**EXERCISE DATA**
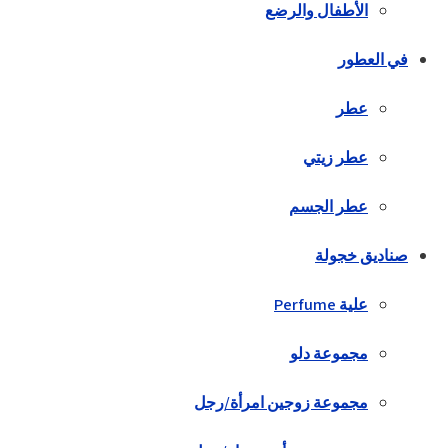
الأطفال والرضع
في العطور
عطر
عطر زيتي
عطر الجسم
صناديق خجولة
علية Perfume
مجموعة دلو
مجموعة زوجين امرأة/رجل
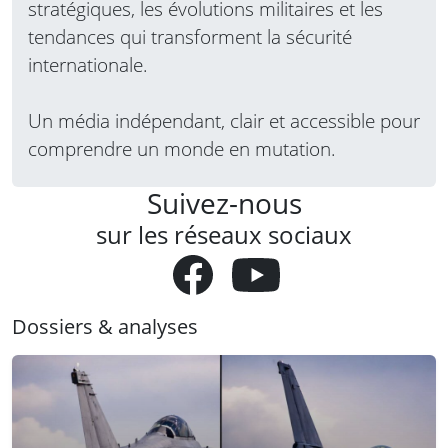
stratégiques, les évolutions militaires et les
tendances qui transforment la sécurité
internationale.
Un média indépendant, clair et accessible pour
comprendre un monde en mutation.
Suivez-nous
sur les réseaux sociaux
Dossiers & analyses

**GOAL OF THE EXERCISE**
Could you write all the entries out again exactly, but without their pictures?

**ANSWER TO THE PROBLEM**
الأطفال والرضع
في العطور
عطر
عطر زيتي
عطر الجسم
صناديق خجولة
علية Perfume
مجموعة دلو
مجموعة زوجين امرأة/رجل
stratégiques, les évolutions militaires et les
tendances qui transforment la sécurité
internationale.
Un média indépendant, clair et accessible pour
comprendre un monde en mutation.
Suivez-nous
sur les réseaux sociaux
Dossiers & analyses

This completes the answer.